| ID | Sequence | Length | GC content |
|---|---|---|---|
| AGAAACCCUCCUCCCCUCCCAGCCUCAGGUGCCUGCUUCAGAAAAUGAA… | 1361 nt | 0.5209 |
The protein encoded by this gene is the CD3-epsilon polypeptide, which together with CD3-gamma, -delta and -zeta, and the T-cell receptor alpha/beta and gamma/delta heterodimers, forms the T-cell receptor-CD3 complex. This complex plays an important role in coupling antigen recognition to several intracellular signal-transduction pathways. The genes encoding the epsilon, gamma and delta polypeptides are located in the same cluster on chromosome 11. The epsilon polypeptide plays an essential role in T-cell development.
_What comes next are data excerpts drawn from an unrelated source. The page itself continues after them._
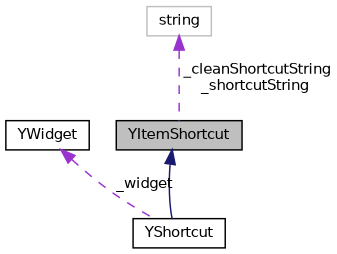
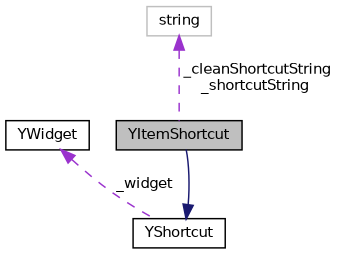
  digraph {
    node [color=black fillcolor=white fontname=Helvetica fontsize=10 shape=record style=filled]
    edge [color=darkorchid3 dir=back fontname=Helvetica fontsize=10 labelfontname=Helvetica labelfontsize=10 style=dashed]
    n1 [fillcolor=grey75 fontcolor=black height=0.2 label=YItemShortcut width=0.4]
    n2 [height=0.2 label=YShortcut width=0.4]
    n3 [height=0.2 label=YWidget width=0.4]
    n4 [color=grey75 height=0.2 label=string width=0.4]
-   n1 -> n2 [color=midnightblue style=solid]
+   n2 -> n1 [color=midnightblue style=solid]
    n3 -> n2 [label=" _widget"]
    n4 -> n1 [label=" _cleanShortcutString\n_shortcutString"]
  }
Defects in this gene cause immunodeficiency. This gene has also been linked to a susceptibility to type I diabetes in women. [provided by RefSeq, Jul 2008]
A study in humans demonstrated that the CD3E is a well-known T cell marker, but many T cells exhibited low or no transcription activity for this gene, showing heterogeneity [Liu et al. DOI:10.1371/journal.pone.0318151]. Another human single-cell transcriptomic study of the corpus cavernosum identified the CD3E as a gene marker highly expressed in the T cell cluster [Zhao et al. DOI:10.1038/s41467-022-31950-9].